PROBLEM TO WORK ON
Which lines of the entries contain the string "moderate"? Please find them and copy them.

EXERCISE DATA
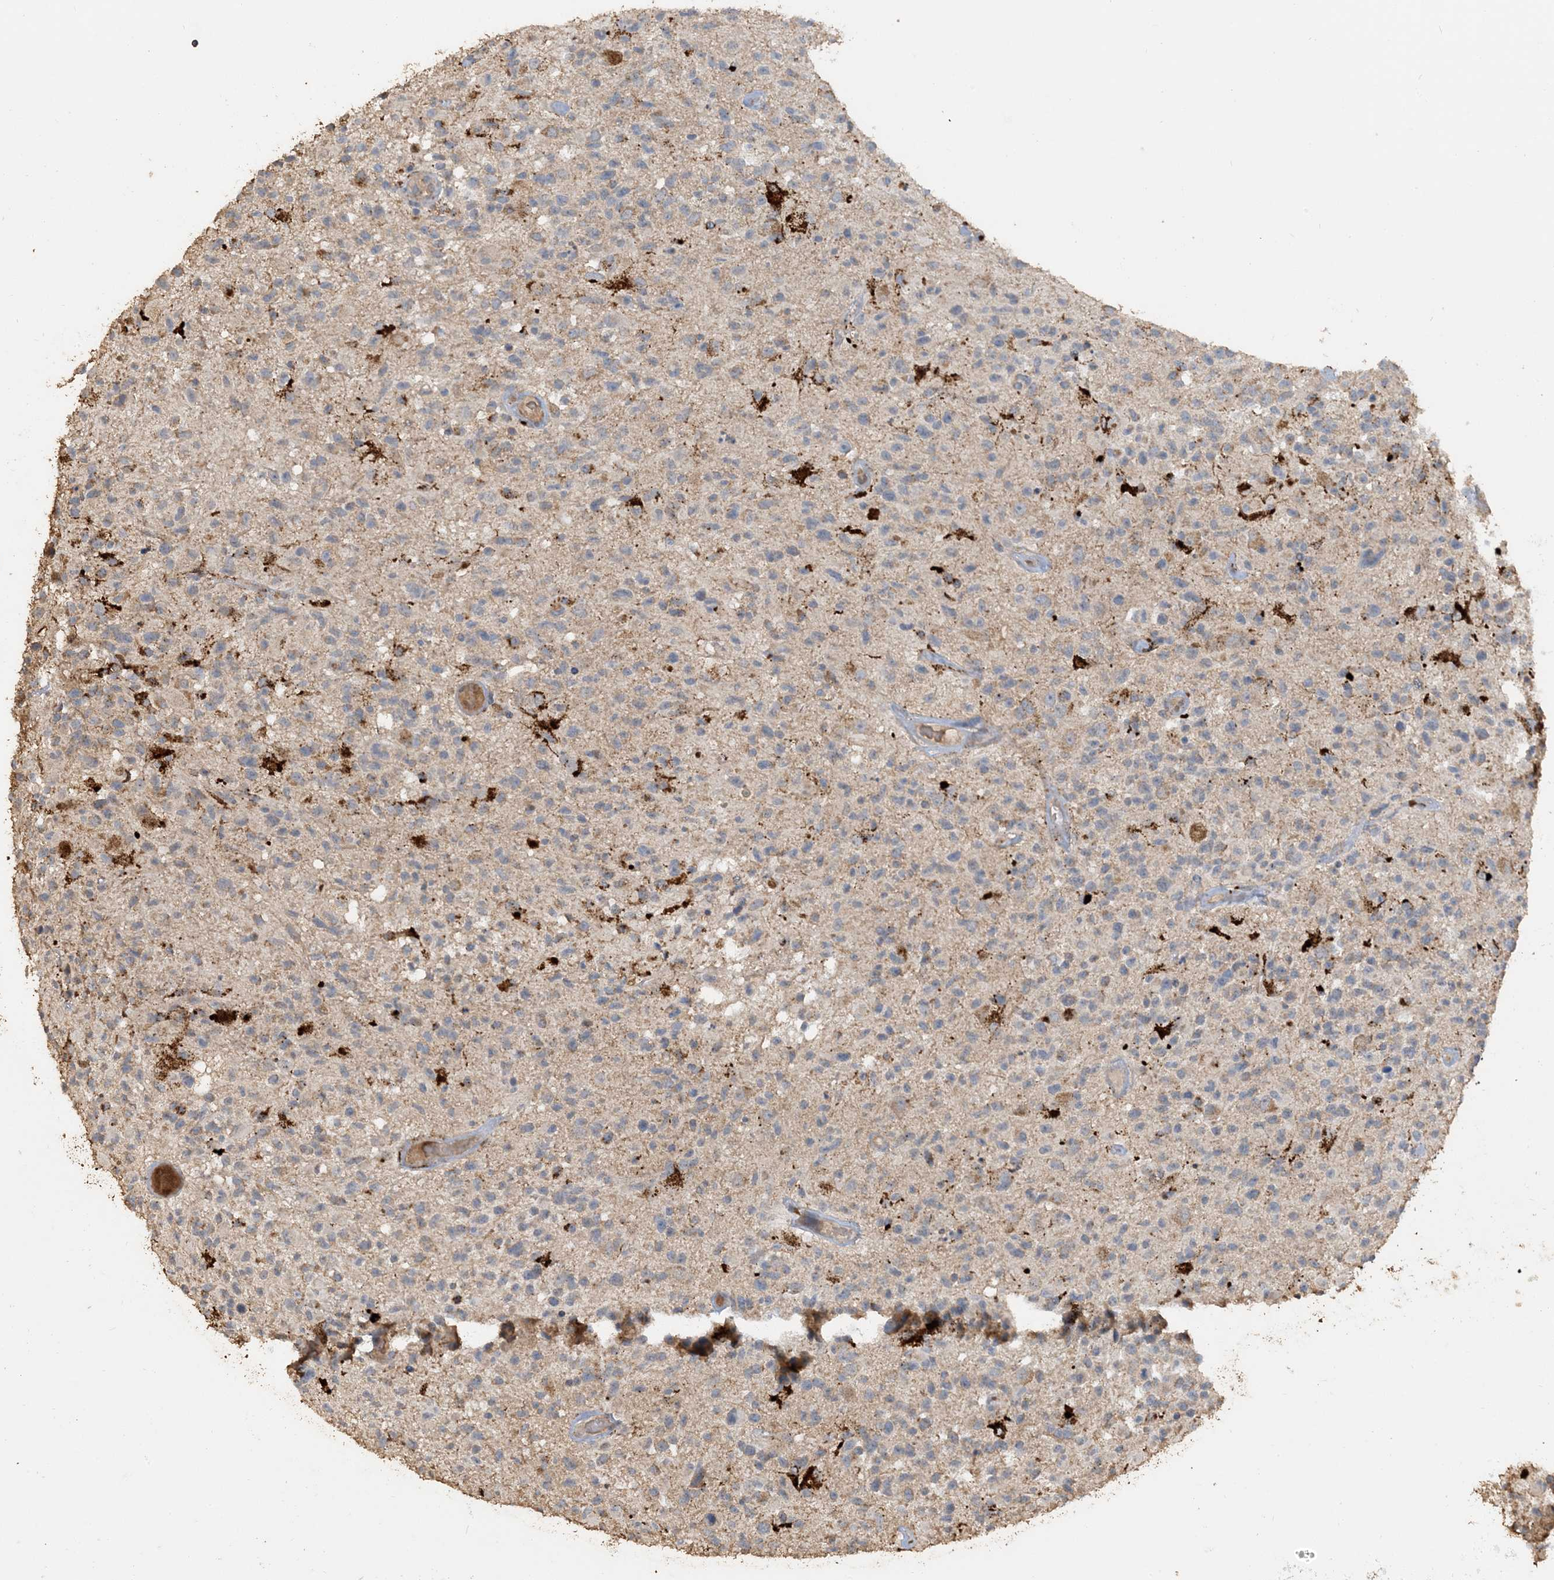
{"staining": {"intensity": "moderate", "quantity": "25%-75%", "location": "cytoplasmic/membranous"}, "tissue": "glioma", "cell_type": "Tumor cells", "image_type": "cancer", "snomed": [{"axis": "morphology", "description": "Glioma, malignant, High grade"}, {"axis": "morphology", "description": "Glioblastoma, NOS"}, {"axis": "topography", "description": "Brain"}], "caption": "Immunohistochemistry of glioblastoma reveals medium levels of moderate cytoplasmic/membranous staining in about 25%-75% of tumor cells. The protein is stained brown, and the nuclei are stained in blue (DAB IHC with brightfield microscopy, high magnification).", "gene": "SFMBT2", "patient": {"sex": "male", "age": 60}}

--

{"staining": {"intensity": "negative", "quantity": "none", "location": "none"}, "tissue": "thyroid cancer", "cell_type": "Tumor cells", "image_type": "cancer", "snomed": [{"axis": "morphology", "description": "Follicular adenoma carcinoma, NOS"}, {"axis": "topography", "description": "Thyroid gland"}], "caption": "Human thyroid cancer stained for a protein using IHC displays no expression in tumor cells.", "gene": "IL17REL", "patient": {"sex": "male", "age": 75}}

==

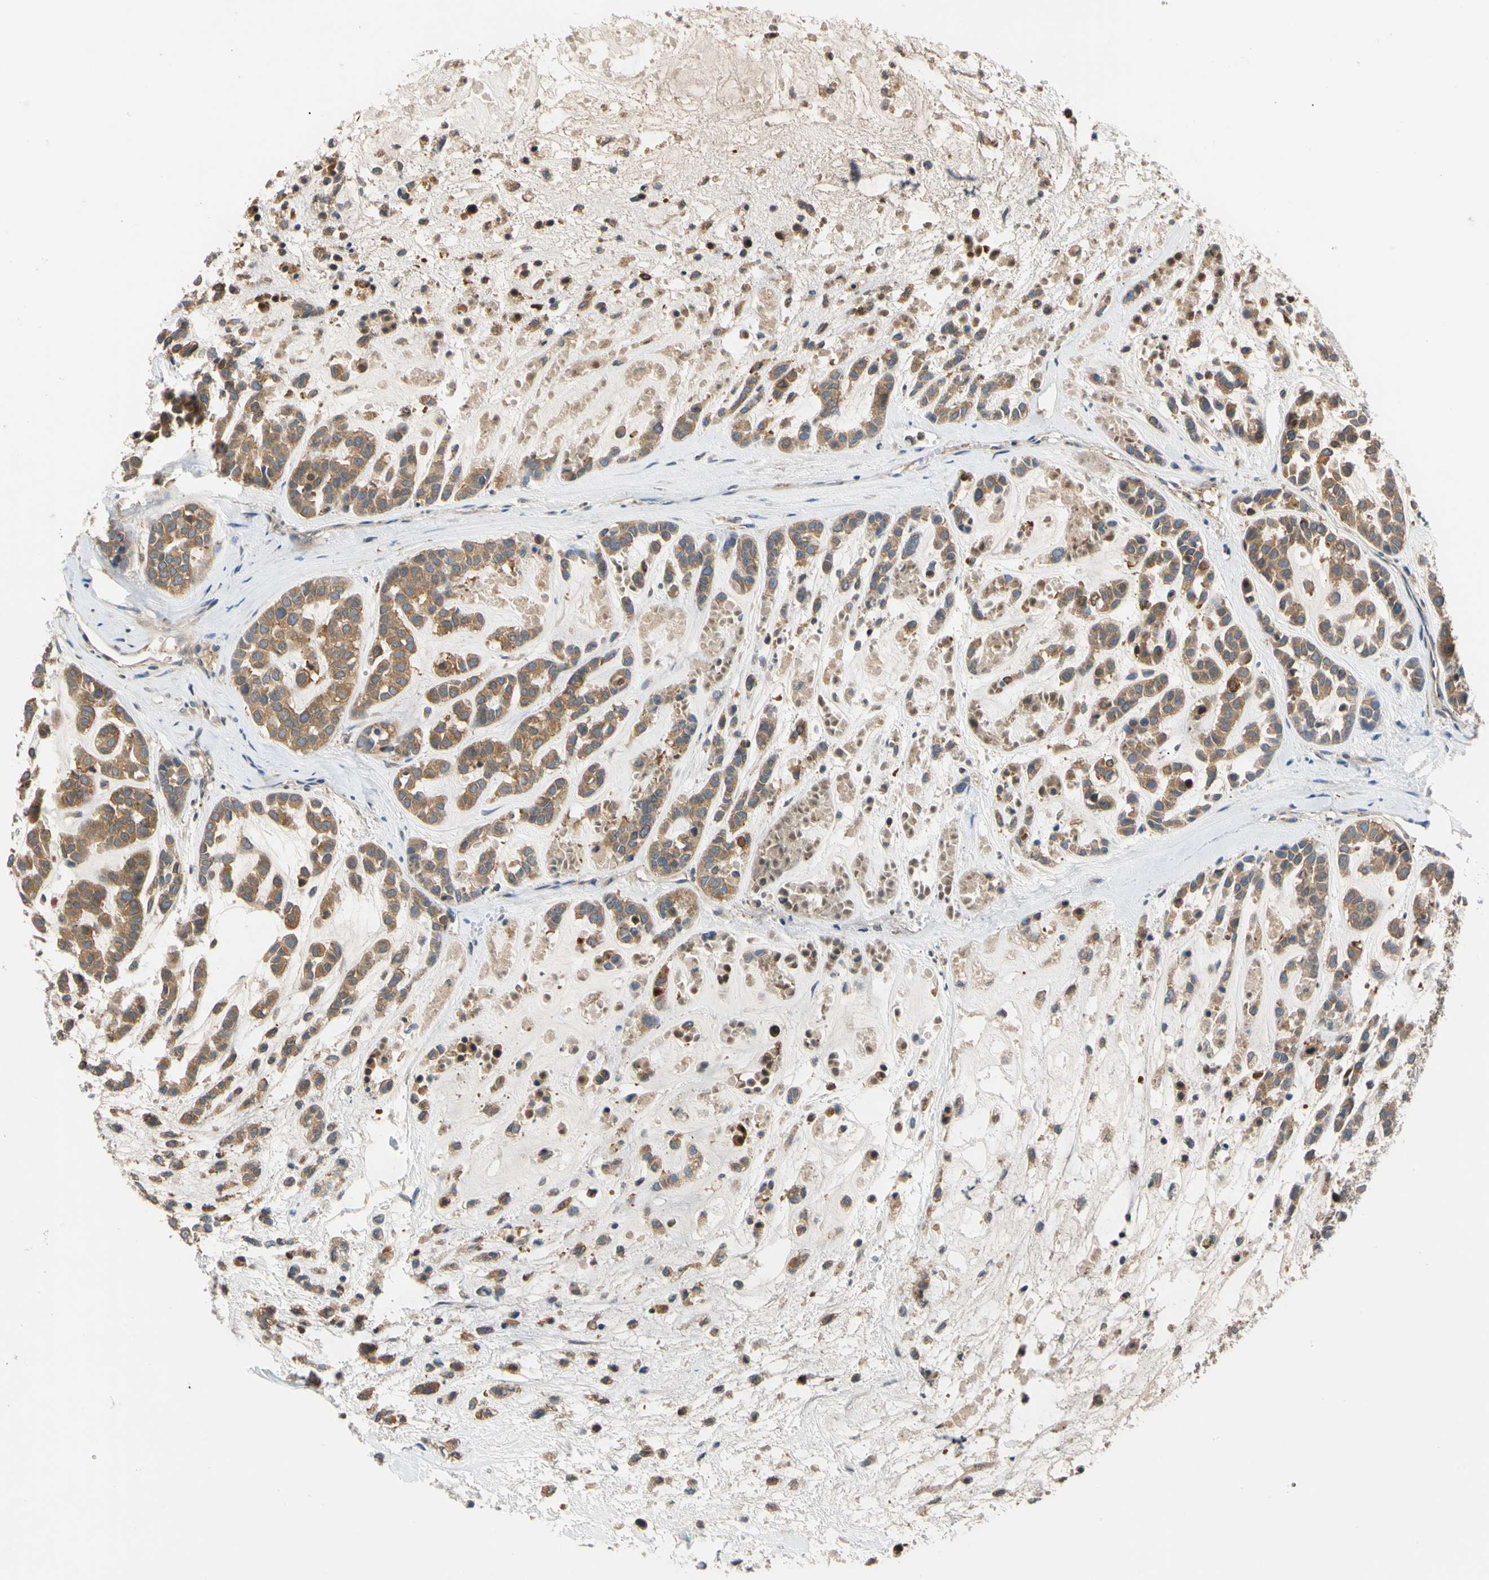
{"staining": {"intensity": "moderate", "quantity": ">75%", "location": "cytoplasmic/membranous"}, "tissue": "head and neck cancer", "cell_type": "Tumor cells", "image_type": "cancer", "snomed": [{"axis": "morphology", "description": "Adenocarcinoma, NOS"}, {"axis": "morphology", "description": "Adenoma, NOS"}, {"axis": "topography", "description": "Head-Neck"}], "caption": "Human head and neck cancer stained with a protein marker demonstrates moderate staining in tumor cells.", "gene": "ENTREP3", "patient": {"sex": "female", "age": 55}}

RESULT OF THIS TASK
{"staining": {"intensity": "moderate", "quantity": "25%-75%", "location": "cytoplasmic/membranous"}, "tissue": "glioma", "cell_type": "Tumor cells", "image_type": "cancer", "snomed": [{"axis": "morphology", "description": "Glioma, malignant, High grade"}, {"axis": "morphology", "description": "Glioblastoma, NOS"}, {"axis": "topography", "description": "Brain"}], "caption": "Immunohistochemistry of glioblastoma reveals medium levels of moderate cytoplasmic/membranous staining in about 25%-75% of tumor cells. The protein is stained brown, and the nuclei are stained in blue (DAB IHC with brightfield microscopy, high magnification).", "gene": "SFMBT2", "patient": {"sex": "male", "age": 60}}
{"staining": {"intensity": "moderate", "quantity": ">75%", "location": "cytoplasmic/membranous"}, "tissue": "head and neck cancer", "cell_type": "Tumor cells", "image_type": "cancer", "snomed": [{"axis": "morphology", "description": "Adenocarcinoma, NOS"}, {"axis": "morphology", "description": "Adenoma, NOS"}, {"axis": "topography", "description": "Head-Neck"}], "caption": "Human head and neck cancer stained with a protein marker demonstrates moderate staining in tumor cells.", "gene": "ENTREP3", "patient": {"sex": "female", "age": 55}}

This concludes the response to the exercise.